[Saved entries]
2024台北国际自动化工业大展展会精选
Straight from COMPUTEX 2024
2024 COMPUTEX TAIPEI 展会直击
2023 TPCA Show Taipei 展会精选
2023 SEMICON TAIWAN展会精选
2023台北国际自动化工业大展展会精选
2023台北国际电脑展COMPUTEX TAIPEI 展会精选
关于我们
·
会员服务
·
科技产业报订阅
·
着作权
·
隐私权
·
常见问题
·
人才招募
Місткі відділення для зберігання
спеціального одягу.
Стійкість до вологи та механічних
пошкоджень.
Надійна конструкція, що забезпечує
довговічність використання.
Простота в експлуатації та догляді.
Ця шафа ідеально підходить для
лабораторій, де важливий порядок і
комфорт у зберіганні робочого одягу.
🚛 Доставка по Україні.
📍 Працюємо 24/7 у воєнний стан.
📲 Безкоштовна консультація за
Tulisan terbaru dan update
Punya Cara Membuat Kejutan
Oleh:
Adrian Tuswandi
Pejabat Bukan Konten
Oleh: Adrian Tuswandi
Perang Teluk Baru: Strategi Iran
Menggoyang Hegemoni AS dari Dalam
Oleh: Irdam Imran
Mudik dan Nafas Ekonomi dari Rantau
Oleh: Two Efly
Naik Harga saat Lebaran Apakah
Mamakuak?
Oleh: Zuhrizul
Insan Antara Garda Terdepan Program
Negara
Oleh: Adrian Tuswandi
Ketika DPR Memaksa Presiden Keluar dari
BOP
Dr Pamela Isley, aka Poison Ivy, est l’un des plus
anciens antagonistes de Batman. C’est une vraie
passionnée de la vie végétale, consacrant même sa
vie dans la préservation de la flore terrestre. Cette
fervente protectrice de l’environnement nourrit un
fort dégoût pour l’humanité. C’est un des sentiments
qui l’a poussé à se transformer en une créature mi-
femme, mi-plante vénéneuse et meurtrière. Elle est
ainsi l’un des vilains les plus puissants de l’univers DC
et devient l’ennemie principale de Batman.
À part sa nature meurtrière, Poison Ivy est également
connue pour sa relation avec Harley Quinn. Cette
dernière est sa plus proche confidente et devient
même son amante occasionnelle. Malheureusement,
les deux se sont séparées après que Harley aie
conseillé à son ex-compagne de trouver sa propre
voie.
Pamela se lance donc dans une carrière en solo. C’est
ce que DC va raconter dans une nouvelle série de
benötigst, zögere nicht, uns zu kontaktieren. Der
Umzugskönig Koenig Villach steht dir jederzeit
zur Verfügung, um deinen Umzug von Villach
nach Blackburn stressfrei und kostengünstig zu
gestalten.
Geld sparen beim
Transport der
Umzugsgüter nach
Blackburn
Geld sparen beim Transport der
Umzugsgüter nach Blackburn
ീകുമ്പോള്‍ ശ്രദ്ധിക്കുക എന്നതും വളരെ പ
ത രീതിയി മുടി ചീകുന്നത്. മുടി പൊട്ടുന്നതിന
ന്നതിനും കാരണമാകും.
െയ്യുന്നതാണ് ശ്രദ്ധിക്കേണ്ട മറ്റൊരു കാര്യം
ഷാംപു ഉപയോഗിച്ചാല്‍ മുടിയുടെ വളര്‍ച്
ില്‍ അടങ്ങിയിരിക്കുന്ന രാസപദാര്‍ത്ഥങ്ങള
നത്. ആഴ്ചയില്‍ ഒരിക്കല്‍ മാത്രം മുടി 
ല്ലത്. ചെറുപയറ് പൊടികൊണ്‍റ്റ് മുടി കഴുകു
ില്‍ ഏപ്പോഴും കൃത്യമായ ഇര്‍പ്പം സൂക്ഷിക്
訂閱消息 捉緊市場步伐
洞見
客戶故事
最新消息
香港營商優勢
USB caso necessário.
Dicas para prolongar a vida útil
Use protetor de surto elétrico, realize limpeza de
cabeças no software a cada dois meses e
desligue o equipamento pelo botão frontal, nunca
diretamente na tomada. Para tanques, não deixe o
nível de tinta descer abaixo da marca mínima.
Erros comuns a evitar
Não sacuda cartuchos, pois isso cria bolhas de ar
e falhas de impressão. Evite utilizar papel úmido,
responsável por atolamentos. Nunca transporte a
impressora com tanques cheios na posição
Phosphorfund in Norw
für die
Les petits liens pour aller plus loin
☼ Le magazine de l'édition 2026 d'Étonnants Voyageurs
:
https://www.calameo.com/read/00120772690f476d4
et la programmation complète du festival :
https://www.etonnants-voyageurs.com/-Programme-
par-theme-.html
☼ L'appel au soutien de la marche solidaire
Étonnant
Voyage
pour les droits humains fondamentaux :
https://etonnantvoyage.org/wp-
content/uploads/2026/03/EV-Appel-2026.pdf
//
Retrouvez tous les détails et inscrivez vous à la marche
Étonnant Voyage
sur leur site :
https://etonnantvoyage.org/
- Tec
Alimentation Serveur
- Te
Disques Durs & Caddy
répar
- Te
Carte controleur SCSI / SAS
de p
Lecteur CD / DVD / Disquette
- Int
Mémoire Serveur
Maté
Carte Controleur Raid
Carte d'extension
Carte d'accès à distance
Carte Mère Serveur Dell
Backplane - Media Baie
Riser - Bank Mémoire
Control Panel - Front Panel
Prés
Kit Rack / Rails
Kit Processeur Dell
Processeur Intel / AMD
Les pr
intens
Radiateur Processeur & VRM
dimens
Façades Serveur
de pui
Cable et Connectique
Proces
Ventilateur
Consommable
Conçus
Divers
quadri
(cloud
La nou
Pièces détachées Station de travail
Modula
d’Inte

WHAT THE TASK REQUIRES
Change "展会精选" to "展会回顾" in the rows, starting at the first row and ending at the line containing "Надійна конструкція, що забезпечує". Give those lines again with everything else unchanged.

SOLUTION FOR THIS EXERCISE
2024台北国际自动化工业大展展会回顾
Straight from COMPUTEX 2024
2024 COMPUTEX TAIPEI 展会直击
2023 TPCA Show Taipei 展会回顾
2023 SEMICON TAIWAN展会回顾
2023台北国际自动化工业大展展会回顾
2023台北国际电脑展COMPUTEX TAIPEI 展会回顾
关于我们
·
会员服务
·
科技产业报订阅
·
着作权
·
隐私权
·
常见问题
·
人才招募
Місткі відділення для зберігання
спеціального одягу.
Стійкість до вологи та механічних
пошкоджень.
Надійна конструкція, що забезпечує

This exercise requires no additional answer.